Announcement in Summer Budget 2015
Summer Budget 2015 announced important changes to tax credits and to Universal Credit, as part of a wider package of welfare measures to yield additional savings of £13 billion a year by 2020-21. From April 2017, the family element in Child Tax Credit and the equivalent in Universal Credit – worth £545 a year to most families – will be abolished for new claims. The per child element in CTC and the equivalent element in UC – worth £2,780 a year – will also be limited to two children for new claims and births from 6 April 2017. The Government justifies this on the grounds that families in receipt of means-tested benefits “should face the same financial choices about having children as those supporting themselves solely through work.” The two measures will eventually yield savings of £5 billion a year, with the two child limit accounting for around £3 billion. Around 900,000 families with three or more children currently receive tax credits. Child Benefit will continue to be paid for all children.
Protections for existing claimants and in “exceptional circumstances”
There will be protection for families already getting support for third and subsequent children born before April 2017. The disabled child premia in tax credits and UC will also continue to be paid to all children with a disability.

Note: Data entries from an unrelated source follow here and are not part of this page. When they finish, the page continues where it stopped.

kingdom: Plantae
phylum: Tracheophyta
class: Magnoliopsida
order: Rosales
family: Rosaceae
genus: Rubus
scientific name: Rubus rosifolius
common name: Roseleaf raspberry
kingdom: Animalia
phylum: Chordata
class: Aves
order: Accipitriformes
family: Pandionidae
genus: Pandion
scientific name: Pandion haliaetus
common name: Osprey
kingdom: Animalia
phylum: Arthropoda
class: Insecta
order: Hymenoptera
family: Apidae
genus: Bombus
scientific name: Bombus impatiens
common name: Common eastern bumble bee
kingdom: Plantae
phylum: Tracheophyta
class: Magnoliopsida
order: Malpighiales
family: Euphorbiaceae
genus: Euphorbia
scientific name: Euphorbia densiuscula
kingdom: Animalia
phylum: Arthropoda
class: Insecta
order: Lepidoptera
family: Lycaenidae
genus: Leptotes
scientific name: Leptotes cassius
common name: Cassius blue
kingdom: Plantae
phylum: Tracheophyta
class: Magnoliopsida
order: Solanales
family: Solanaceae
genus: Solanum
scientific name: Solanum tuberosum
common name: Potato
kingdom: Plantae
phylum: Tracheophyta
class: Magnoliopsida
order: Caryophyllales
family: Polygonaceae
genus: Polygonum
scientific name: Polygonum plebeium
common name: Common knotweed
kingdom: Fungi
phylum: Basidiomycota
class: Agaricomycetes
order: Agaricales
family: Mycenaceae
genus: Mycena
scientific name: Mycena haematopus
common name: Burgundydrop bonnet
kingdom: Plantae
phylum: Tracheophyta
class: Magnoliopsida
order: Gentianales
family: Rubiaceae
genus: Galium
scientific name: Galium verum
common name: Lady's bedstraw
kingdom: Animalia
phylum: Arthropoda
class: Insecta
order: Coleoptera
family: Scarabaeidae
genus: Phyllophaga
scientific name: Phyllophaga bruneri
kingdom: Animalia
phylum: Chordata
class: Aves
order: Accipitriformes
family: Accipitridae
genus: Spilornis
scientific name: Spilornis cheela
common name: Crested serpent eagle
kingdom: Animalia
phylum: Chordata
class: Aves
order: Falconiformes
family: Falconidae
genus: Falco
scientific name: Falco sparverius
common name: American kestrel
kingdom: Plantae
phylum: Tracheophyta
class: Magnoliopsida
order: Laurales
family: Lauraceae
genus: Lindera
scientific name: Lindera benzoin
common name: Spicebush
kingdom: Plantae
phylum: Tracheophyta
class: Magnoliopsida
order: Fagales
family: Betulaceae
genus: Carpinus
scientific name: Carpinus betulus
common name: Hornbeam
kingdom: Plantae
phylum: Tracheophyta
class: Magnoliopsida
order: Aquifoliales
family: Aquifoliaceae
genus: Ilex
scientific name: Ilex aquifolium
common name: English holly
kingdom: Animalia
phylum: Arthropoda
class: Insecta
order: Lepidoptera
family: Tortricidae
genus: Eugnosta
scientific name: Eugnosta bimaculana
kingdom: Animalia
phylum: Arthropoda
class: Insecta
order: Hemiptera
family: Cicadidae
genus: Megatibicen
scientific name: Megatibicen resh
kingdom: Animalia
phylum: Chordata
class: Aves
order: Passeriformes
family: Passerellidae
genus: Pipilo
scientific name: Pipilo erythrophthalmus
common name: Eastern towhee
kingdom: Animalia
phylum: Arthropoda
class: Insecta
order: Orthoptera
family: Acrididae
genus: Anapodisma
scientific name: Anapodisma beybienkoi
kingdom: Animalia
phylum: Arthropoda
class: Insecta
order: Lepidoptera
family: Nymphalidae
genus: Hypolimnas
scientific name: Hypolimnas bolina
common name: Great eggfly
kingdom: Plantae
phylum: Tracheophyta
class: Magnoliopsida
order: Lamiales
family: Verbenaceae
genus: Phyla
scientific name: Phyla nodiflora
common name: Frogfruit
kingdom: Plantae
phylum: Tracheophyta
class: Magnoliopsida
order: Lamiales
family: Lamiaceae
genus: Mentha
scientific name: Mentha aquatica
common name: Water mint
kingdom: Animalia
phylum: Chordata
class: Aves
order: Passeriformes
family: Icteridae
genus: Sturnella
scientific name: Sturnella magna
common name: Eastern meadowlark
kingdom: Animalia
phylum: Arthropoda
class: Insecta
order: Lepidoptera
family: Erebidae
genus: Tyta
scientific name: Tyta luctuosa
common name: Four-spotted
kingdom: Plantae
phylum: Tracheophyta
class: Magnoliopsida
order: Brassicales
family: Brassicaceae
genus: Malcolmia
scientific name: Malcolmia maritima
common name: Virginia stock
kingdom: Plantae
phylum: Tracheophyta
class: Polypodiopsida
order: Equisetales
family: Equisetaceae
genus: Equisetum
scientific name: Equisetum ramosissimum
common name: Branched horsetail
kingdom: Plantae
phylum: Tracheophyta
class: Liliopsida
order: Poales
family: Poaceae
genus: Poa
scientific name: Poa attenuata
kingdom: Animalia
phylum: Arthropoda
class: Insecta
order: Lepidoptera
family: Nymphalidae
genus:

Full support for third and subsequent children born after April 2017 will also be available in certain “exceptional circumstances.” This will include children cared for by family or close friends under “kinship care” arrangements, children adopted from local authority care, and multiple births. There will also be an exception for “non-consensual conceptions.”
Consultation on exceptions to the two child rule
In October 2016 the Government launched a consultation “to inform the detailed design” of the exceptions, and their implementation. The Government’s response in the light of the consultation was published on 20 January 2017, and regulations to provide for the exceptions were laid before Parliament on 15 March. Both sets of regulations are subject to the negative resolution procedure.
The two child limit – and the non-consensual conception exception category in particular – is highly controversial. The Government intends to use evidence from third party professionals – such as doctors and social workers – to determine eligibility for the exception on grounds of non-consensual conception. The Social Security Advisory Committee has commented that DWP faces “complex challenges in ensuring that the proposals are delivered in an effective, fair and safe way”, flagging up concerns about privacy, the requirement that the woman is not living with the alleged perpetrator, and how the third party decision model will work in practice.
Secondary Legislation Scrutiny Committee reports
The House of Lords Secondary Legislation Scrutiny Committee questioned whether the Government had made adequate arrangements for assessing entitlement to the exception for non-consensual conception, noted financial and ethical concerns voiced by the local authorities and charities which DWP expects will be involved in third party assessments, and drew attention to particular issues relating to Northern Ireland. The Committee added that DWP’s responses to a number of its questions cast doubt on whether the system would be fully set up by 6 April, and on whether the exception for non-consensual conception can ever be made to work.
The Secondary Legislation Scrutiny Committee published a second report on 6 April, relating to further correspondence with the Minister for Employment about the Committee’s concerns. While the Committee had received a clear answer about the numbers likely to be affected and where the burden of proof would lie, it said that the Minister’s responses to its other questions were “simply stock phrases.” The Committee was not reassured about the availability and training of third party assessors. In addition, it was “disappointed by the Government’s insistence that their “high-level messaging” following the Budget in 2015 was sufficient to alert claimants to the change in the law when the submissions we received indicated that this was clearly not the case.” The Committee also observed: “As a general rule we find that publishing claimant guidance only on the day that the policy comes into effect unhelpful: in this case, we think it particularly inappropriate.”